Con la resa dei rapitori gli ostaggi hanno potuto salire incolumi sull’elicottero, che li ha portati in tarda mattinata a Sana’a, dove li attendeva l’ambasciatore italiano Mario Boffo. Il nostro rappresentante diplomatico ha garantito che nessun detenuto è stato scambiato per gli ostaggi e che tutti i rapitori sono stati arrestati. I cinque italiani sono apparsi provati, con i vestiti sudici, ma felici di averla scampata. La più provata sarebbe Patrizia Rossi, la compagna di Enzo Bottillo. Il gruppo di turisti italiani rientrerà oggi in Italia, come previsto prima del sequestro. Il loro volo dovrebbe atterrare alle 14 a Fiumicino.
Il presidente Ciampi, informato della liberazione ha detto: «Magnifico: è stata una bella notizia di prima mattina, che ha reso più luminosa questa giornata». Anche il Papa, attraverso il portavoce del Vaticano, Joaquin Navarro Valls, ha espresso «sollievo per la liberazione degli ostaggi italiani nello Yemen e ringrazia Dio per il buon esito di questa dolorosa vicenda». Soddisfatto pure il presidente Berlusconi soprattutto «per la liberazione incruenta dei cinque ostaggi».

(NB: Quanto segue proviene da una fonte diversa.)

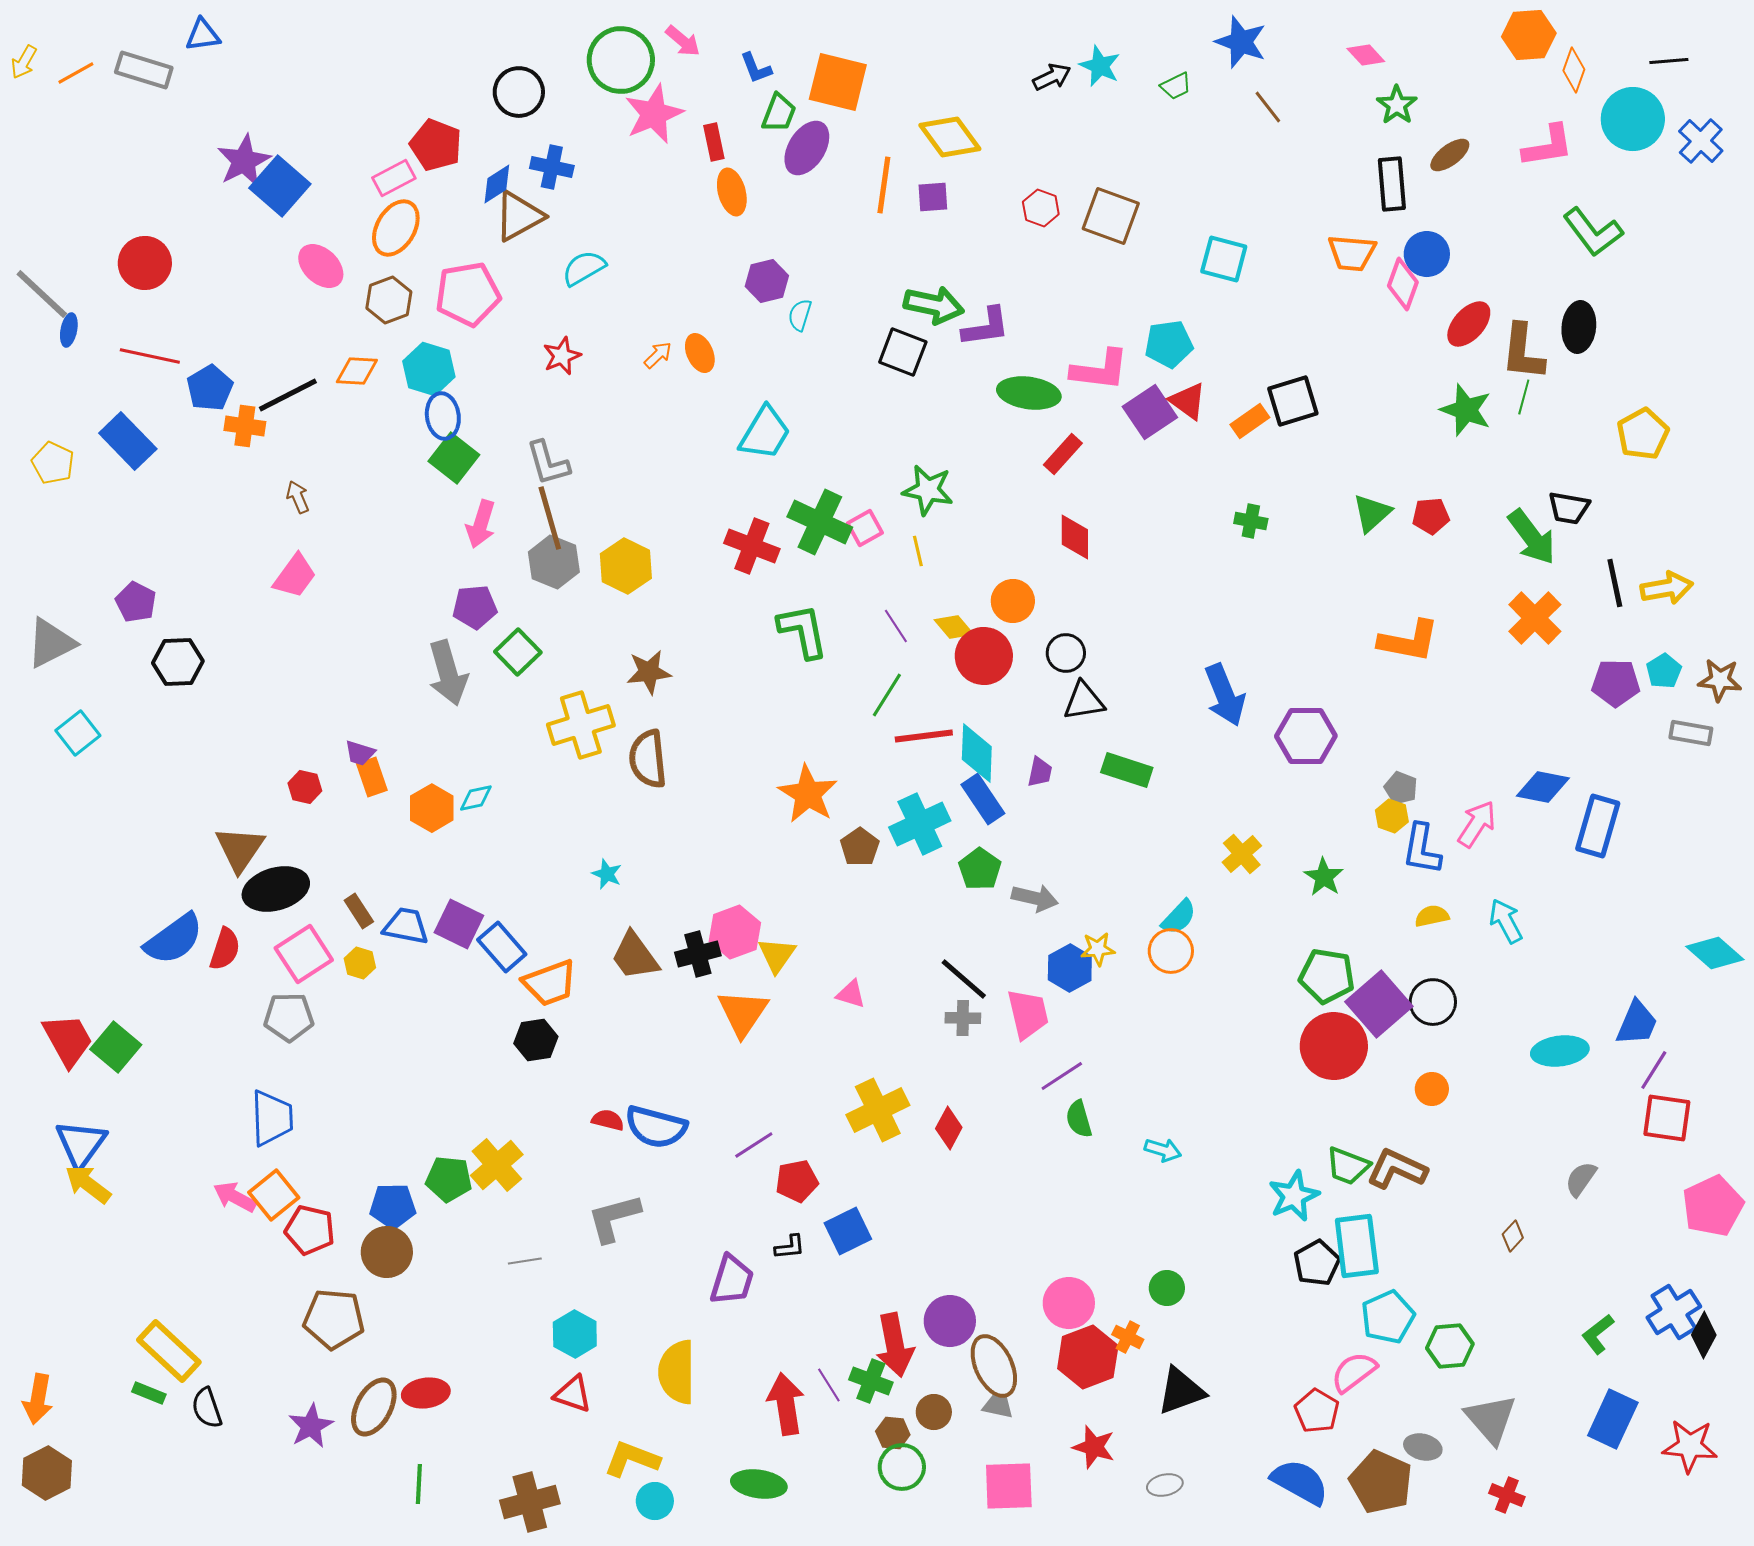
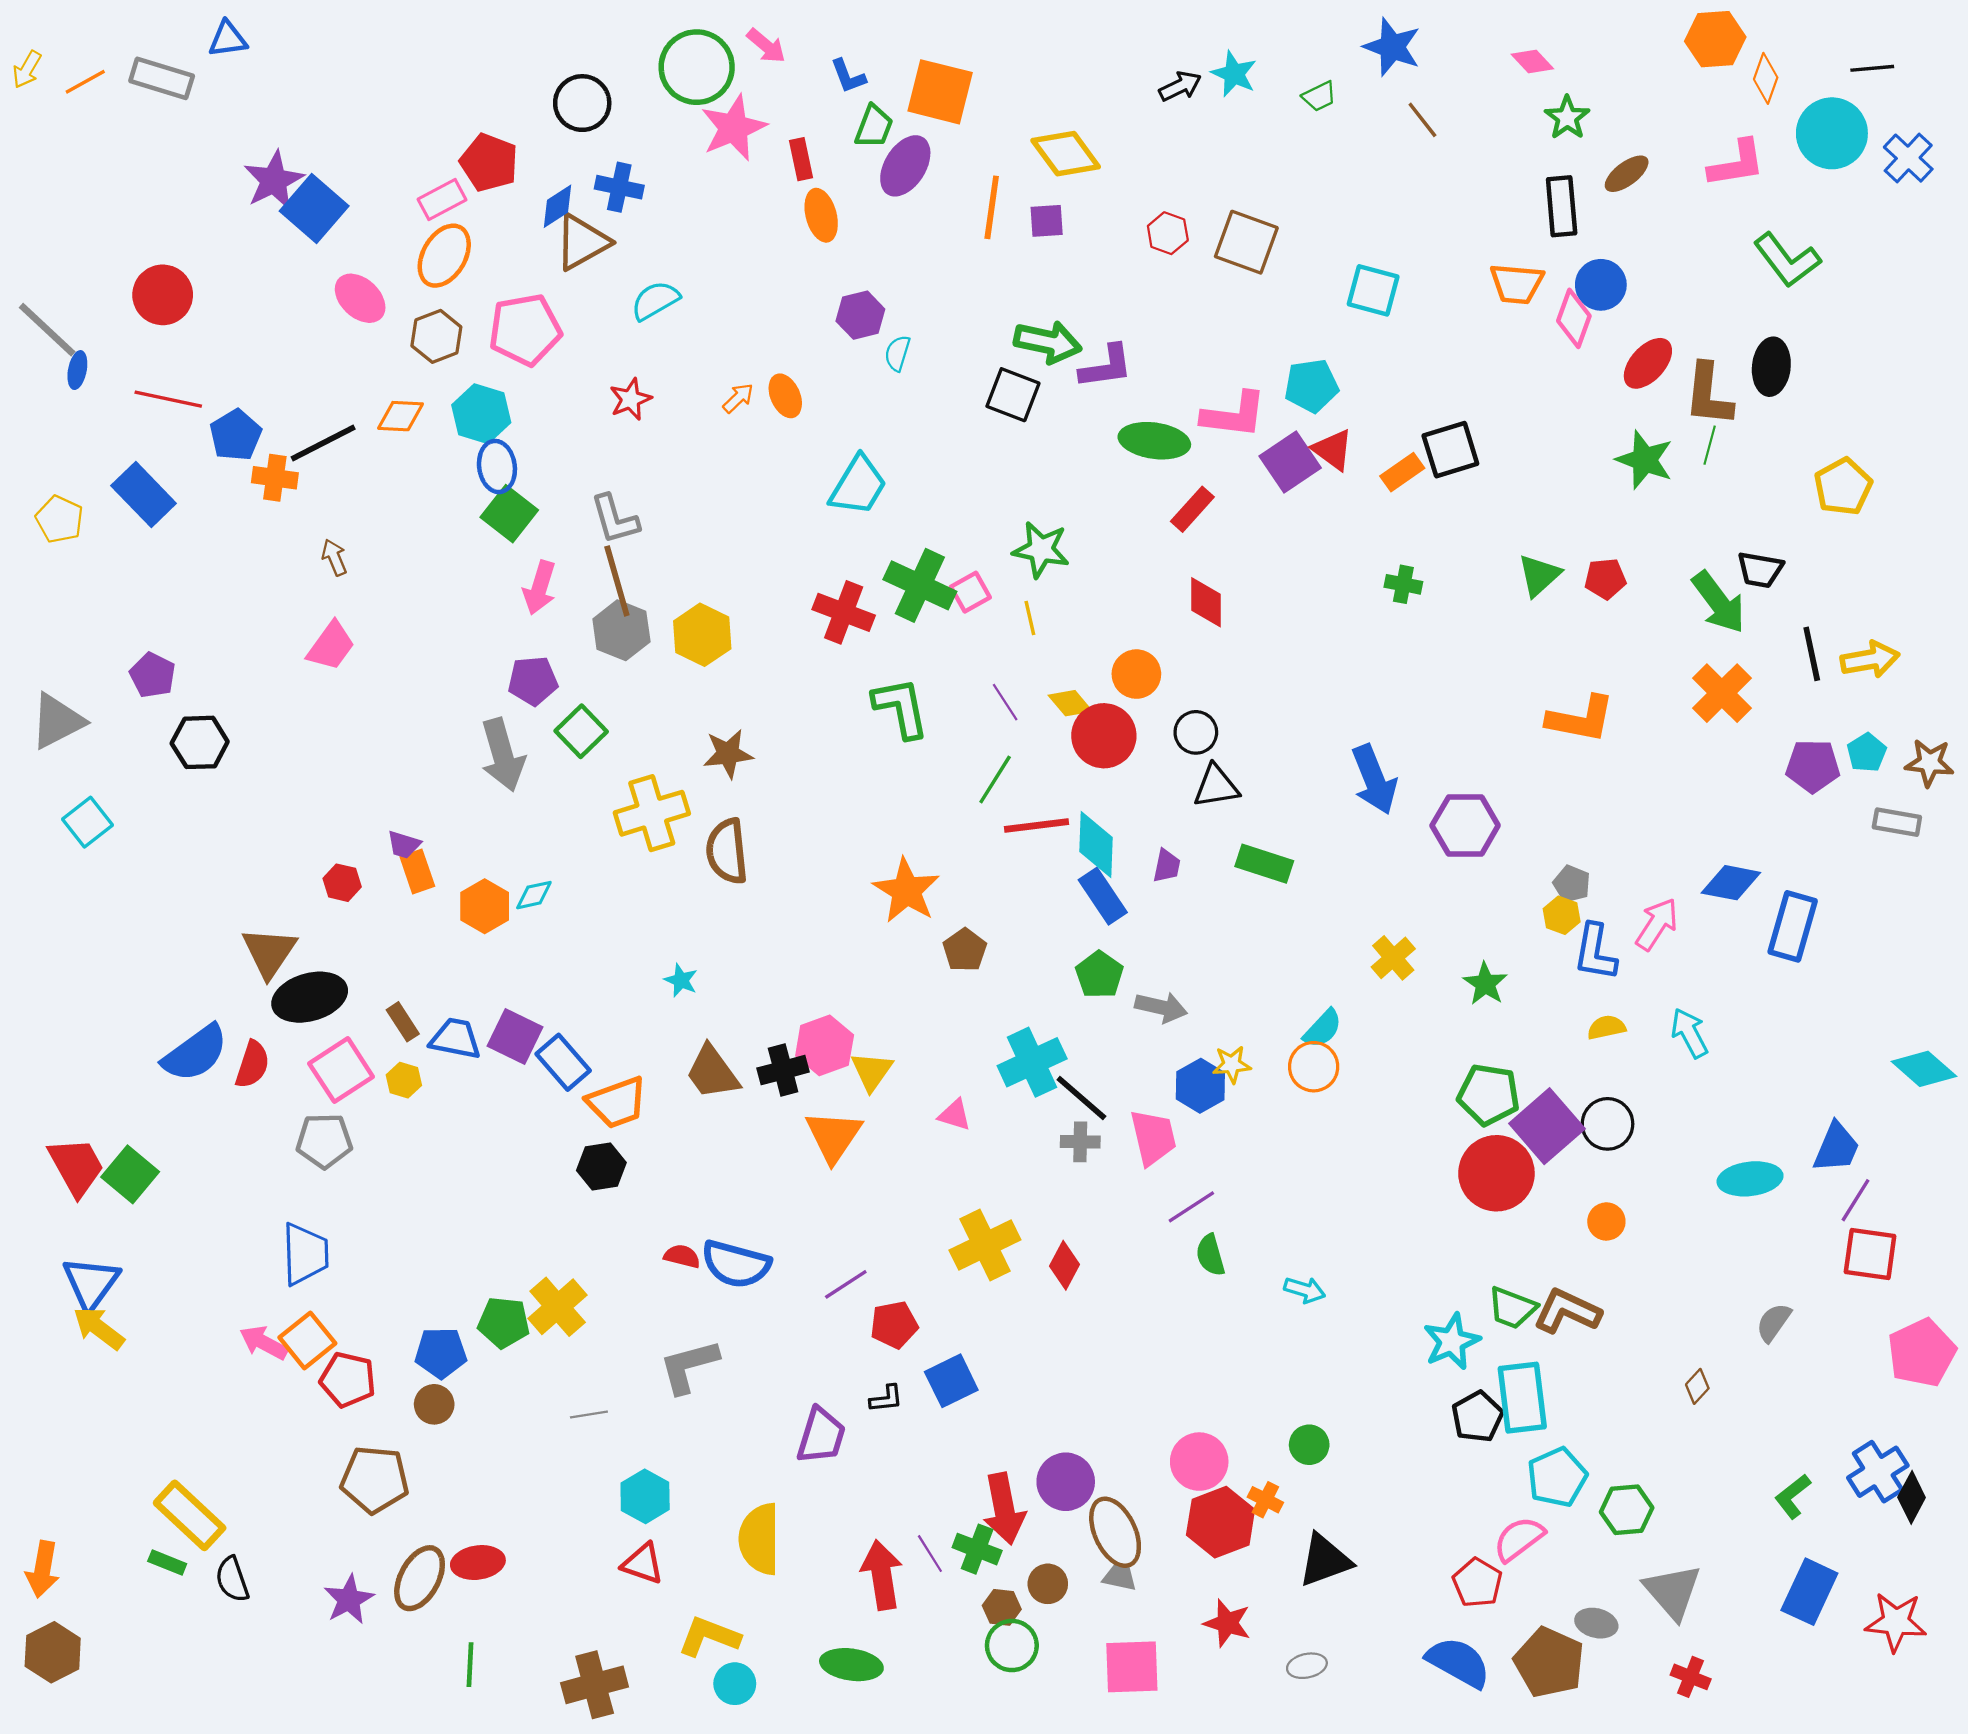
cyan cross: (920, 824) -> (1032, 1062), moved
brown circle: (387, 1252) -> (434, 1404), size x0.7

In un messaggio diretto al collega Abubakr al-Qirbi, il ministro degli Esteri Fini rileva che la «felice conclusione della vicenda, seguita in questi giorni con grande attenzione dall'opinione pubblica italiana» è stata «il frutto del costante impegno del Governo yemenita teso a coniugare l'esigenza prioritaria di assicurare l'incolumità fisica degli ostaggi con la necessità di contrastare la piaga dei sequestri».